I am a very determined and independently minded person and like to do as much for myself as possible. It’s a cold and rainy Winters Day today and I am mostly doing wee jobs I have put off, like sorting out my recipe folders. Anyway, one thing lead to another and as I had cleaned out a crate I needed another one to tidy up the garage.
That’s when it all went wrong!
I went round the side of the garage where we had stored some empty crates. I had to squeeze past some bikes that are stored along the side while carrying a big empty crate in front of me. Nothing wrong with that scenario right? Well, I got to the end – with crate in front of me – forgetting we had some stones delivered that were in a pile just outside.

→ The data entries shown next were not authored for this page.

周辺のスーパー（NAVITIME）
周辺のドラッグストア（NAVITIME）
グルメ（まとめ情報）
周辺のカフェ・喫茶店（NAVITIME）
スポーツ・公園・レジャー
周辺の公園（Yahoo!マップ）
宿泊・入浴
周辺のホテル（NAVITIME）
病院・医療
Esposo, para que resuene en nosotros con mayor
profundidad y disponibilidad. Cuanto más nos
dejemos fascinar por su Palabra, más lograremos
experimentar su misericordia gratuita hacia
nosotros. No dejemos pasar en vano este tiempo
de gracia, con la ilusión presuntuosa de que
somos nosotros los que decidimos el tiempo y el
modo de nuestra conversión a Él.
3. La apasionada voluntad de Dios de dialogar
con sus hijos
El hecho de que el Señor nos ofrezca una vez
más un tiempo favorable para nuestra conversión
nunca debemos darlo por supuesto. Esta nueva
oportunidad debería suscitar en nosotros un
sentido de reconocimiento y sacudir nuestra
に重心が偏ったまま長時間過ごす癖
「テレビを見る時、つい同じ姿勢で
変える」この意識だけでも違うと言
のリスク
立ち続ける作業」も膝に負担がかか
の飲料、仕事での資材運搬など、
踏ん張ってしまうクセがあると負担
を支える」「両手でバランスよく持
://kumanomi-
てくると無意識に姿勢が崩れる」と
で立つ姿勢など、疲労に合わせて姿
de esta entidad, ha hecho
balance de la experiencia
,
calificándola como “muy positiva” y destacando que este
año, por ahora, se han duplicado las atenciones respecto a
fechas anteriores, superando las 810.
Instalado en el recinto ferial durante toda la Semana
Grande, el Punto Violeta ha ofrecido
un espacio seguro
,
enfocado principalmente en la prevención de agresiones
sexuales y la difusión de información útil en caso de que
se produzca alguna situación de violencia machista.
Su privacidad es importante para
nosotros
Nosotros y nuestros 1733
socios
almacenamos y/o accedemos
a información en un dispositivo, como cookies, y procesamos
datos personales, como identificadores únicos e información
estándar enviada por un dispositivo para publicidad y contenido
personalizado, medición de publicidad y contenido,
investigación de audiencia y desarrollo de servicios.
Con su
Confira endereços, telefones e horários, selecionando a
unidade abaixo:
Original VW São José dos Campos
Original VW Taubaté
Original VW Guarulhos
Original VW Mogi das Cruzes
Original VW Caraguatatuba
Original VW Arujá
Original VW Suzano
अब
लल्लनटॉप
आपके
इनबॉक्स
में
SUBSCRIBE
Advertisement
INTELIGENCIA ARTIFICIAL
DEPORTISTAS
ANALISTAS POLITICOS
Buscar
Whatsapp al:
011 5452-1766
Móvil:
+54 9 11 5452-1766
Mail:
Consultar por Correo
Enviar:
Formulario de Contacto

Next thing, I tripped over the pile of stones and went flying. I had time to get my really bad knee out of the way and not land on it – perhaps I should have let it happen… ACC and all that – but landed hard on my left knee. I called out as I fell, as you do! My husband was home but, in his study, listening to music. I called out for him when I came into the house but he couldn’t hear me. I went and told him I had fallen.
Luckily, I seem not to have hurt myself too badly, but have got a bruised and grazed left knee now. My husband – who is always helpful – told me he would have got the crate for me if I had asked. The thing is, it seemed such a small thing to do, and didn’t seem to me that there was much risk to this particular task. I was obviously wrong!
It brings home to me, that if I am out in the garden and either I am on my own or my husband is not within earshot, then I should take my phone with me. If I had properly injured myself, I could have been there for some time before he came to look for me.
I don’t like this feeling of vulnerability this event conjured up in me. I don’t usually think of myself as vulnerable, but in that moment when I was on the ground and assessing whether I could get myself safely up, I certainly felt it!
Note to self. Do a risk assessment before carrying out a task on my own!